FYI I also have bumpers tied permanently to the metal frame. Five years, never had one stolen knock on wood.

If the lake is calm like you say, the bumper bounce will not hurt a thing. If it is not, bumpers are better then breaking free IMHO.

SD2

Bagboy
05-10-2005, 01:01 AM
I tie it at 3 pts.-one at each cleat (fendered) then a stretchy from a far side cleat to a mooring ball. This holds it away from the dock unless you get a stiff breeze off the ball.

NH Moomba
05-15-2005, 12:06 PM
I didn't realize the whips are not for long term. They don't seem to mention that in any of the advdertising. I used the bumpers last year and they started to rub off the vinyl graphics on the side of the boat. I do leave the boat in all summer and yes it does get slimy on the bottom. I never had a problem with blistering on my previous I/O's and haven't had one yet on the Moomba. I think if I had to deal with taking it in and out every couple of days, I'd probably would get a pontoon boat instead! This year with the reconfigured new dock , I will be able to put the boat on the other side which will be better since the prevailing winds would pull the boat away from the dock. I like the idea of a stretchy line going to a mooring ball and will give that a try.

### STATED PROBLEM 1
In the forum thread, what did the bumpers do to NH Moomba's boat last year?
### STATED PROBLEM 2
From the forum thread, quote the stretch from "FYI I also have" through "off the ball.".
### STATED PROBLEM 3
List every poster name that appears in the forum thread.

### DATA SUPPLIED
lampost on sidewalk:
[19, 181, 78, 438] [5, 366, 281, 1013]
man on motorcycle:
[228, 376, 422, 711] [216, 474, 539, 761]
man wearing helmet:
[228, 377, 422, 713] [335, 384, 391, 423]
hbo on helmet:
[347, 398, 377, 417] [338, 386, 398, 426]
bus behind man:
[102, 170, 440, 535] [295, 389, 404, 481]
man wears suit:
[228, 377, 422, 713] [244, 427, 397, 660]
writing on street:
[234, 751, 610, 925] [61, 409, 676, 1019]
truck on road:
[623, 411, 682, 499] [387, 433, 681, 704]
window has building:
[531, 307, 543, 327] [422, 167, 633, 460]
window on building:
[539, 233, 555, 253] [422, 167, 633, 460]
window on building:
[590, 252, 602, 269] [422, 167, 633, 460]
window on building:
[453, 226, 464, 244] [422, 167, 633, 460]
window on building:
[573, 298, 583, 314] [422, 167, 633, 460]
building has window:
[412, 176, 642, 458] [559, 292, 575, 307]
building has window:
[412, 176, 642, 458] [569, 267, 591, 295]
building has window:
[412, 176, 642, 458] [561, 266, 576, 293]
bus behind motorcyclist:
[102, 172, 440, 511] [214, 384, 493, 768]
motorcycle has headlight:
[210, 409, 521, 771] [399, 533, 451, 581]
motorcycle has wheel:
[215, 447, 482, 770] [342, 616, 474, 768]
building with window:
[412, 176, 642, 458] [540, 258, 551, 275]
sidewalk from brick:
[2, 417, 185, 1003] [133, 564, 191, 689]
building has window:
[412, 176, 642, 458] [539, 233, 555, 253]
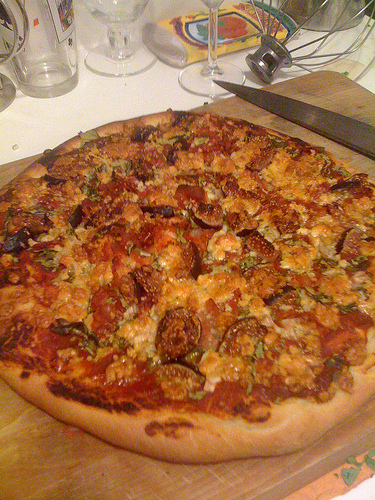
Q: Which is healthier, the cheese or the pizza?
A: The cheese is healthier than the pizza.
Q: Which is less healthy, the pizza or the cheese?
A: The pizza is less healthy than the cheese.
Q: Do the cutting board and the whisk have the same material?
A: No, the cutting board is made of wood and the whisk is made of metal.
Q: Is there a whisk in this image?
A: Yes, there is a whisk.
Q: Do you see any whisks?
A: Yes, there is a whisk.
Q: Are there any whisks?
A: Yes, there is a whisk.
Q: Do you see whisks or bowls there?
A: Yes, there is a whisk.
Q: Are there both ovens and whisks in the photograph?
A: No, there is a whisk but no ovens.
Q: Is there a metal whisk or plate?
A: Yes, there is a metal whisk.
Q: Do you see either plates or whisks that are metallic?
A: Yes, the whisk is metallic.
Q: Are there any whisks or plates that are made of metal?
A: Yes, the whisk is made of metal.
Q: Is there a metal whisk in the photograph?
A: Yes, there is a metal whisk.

### TASK RESULT 1
They started to rub off the vinyl graphics on the side of the boat.

### TASK RESULT 2
FYI I also have bumpers tied permanently to the metal frame. Five years, never had one stolen knock on wood.

If the lake is calm like you say, the bumper bounce will not hurt a thing. If it is not, bumpers are better then breaking free IMHO.

SD2

Bagboy
05-10-2005, 01:01 AM
I tie it at 3 pts.-one at each cleat (fendered) then a stretchy from a far side cleat to a mooring ball. This holds it away from the dock unless you get a stiff breeze off the ball.

### TASK RESULT 3
SD2, Bagboy, NH Moomba